LOS ANGELES (CBSLA.com)   —   The total eclipse of the sun Monday will be a rare and awesome sight to see.

For others, it will also be a great learning opportunity.

Folks from NASA and other scientists are hoping to discover secrets of the universe with a closer vantage point.

Scientists will send giant balloons into the sky to get an even better view of the Great American Solar Eclipse.

ISC Professsor Michael Kezirian and his team of aerospace students are taking a balloon with them to Idaho where they will launch it. Idaho is on the eclipse's path of totality -- that's the diagonal line from coast-to-coast there the moon will completely block the sun.

"What is unique is that we have an opportunity where we can turn off the sun for a minute-and-a-half," says Kezirian.

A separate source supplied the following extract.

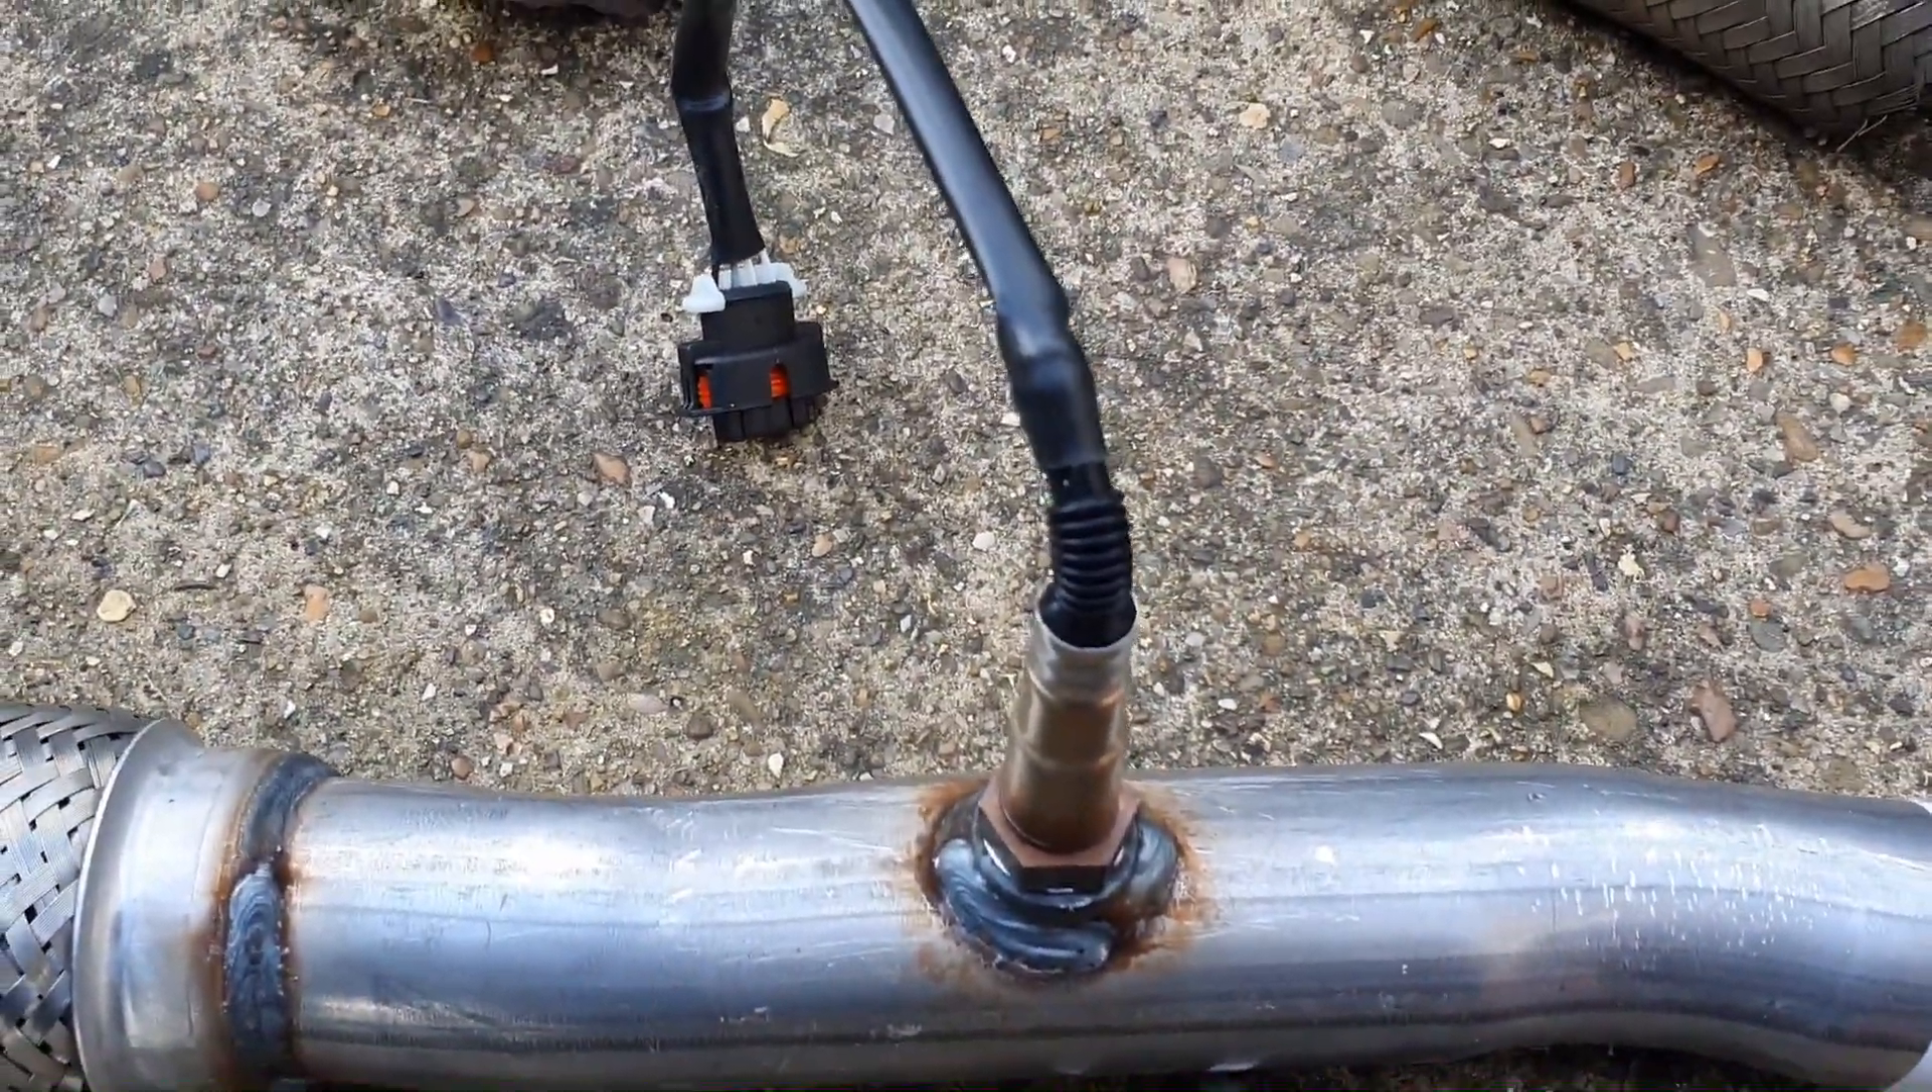Right that's the o2 sensor fitted.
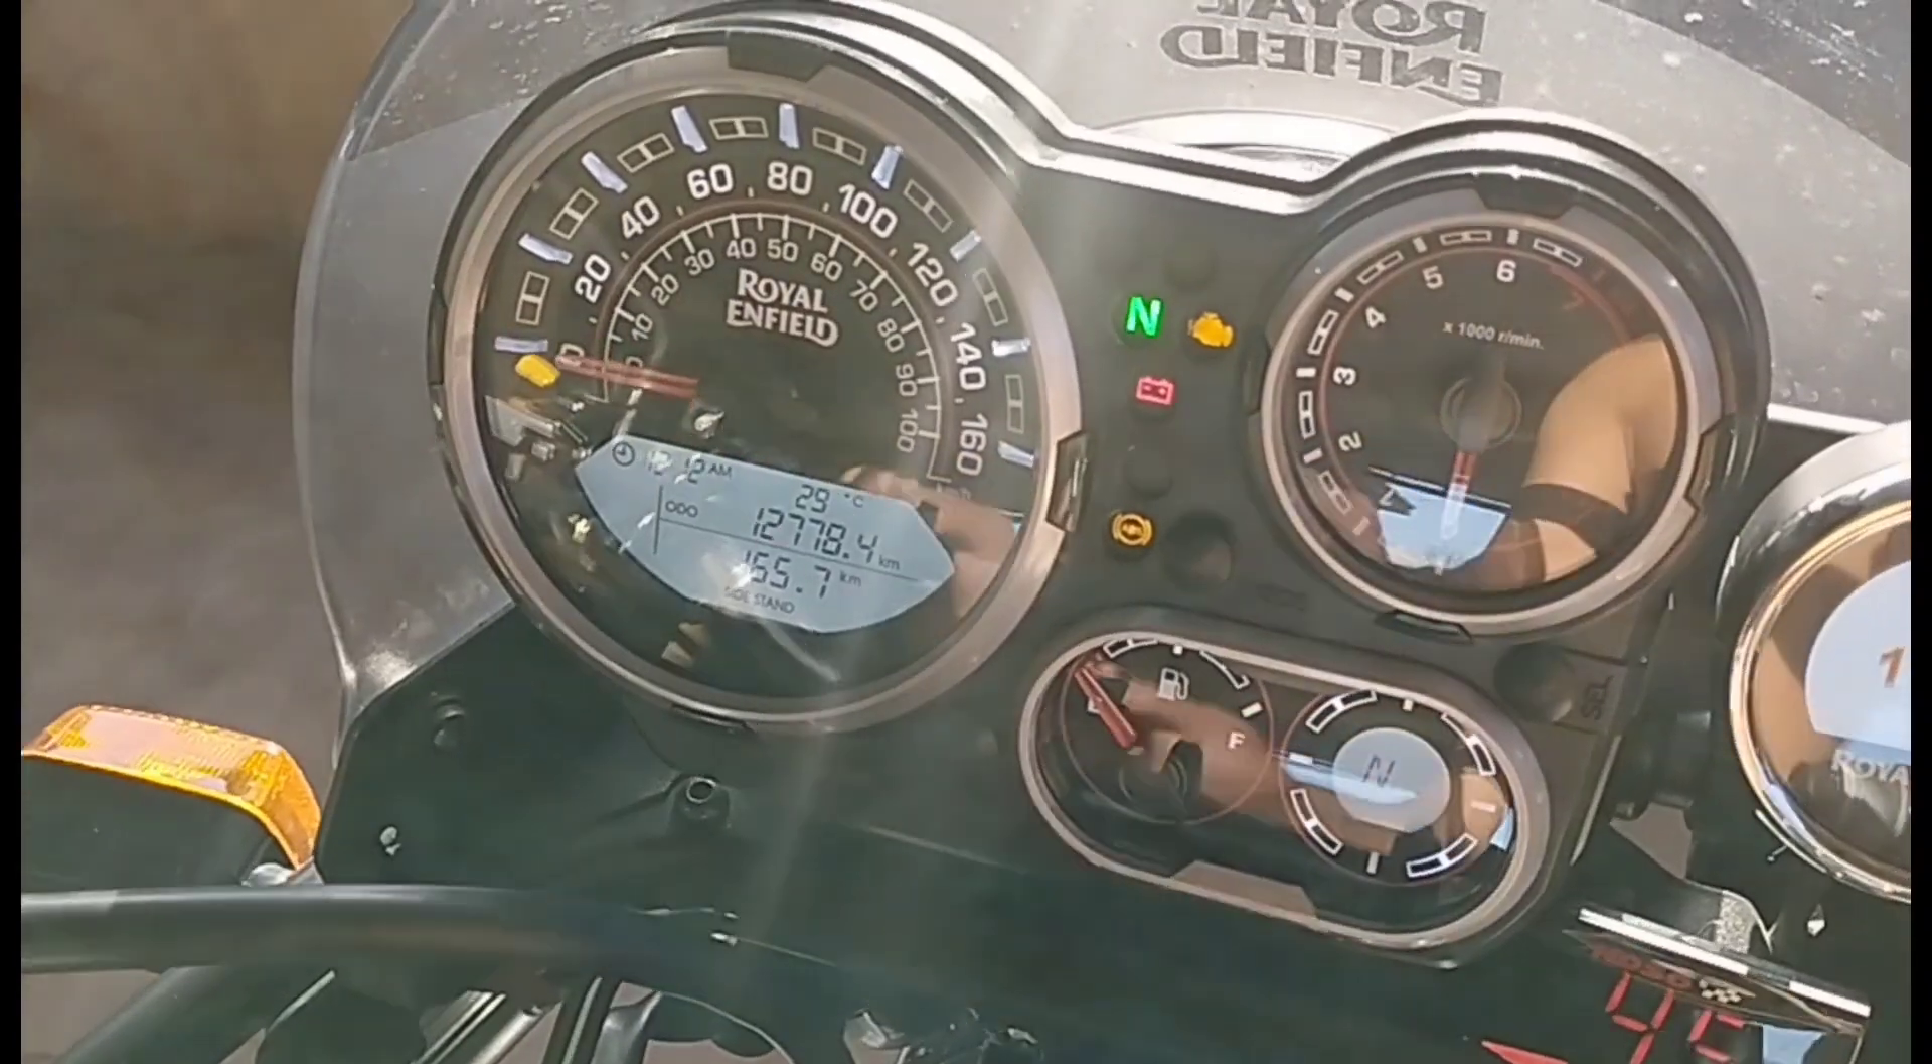Aí galera, o painel montado, já testei aqui, tá funcionando tudo bonitinho.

The USC group and several other college and high school students will release balloons 100,000 feet into the air to take pictures and live stream video.

"We are also taking science measurements to understand atmospheric phenomenon that are caused by the presence of the eclipse," Kezirian says.

Astrobiologist Dr. Parag Vaishampayan -- who works with NASA's Jet Propulsion Laboratory in Pasadena -- is also sending up balloons.

He says that for the moment the moon blocks the sun, the atmosphere becomes like the one on Mars. He will be testing to see if life can survive on the red planet.

"These are some of the hardiest microorganisms we have found here on earth," says Vaishampayan.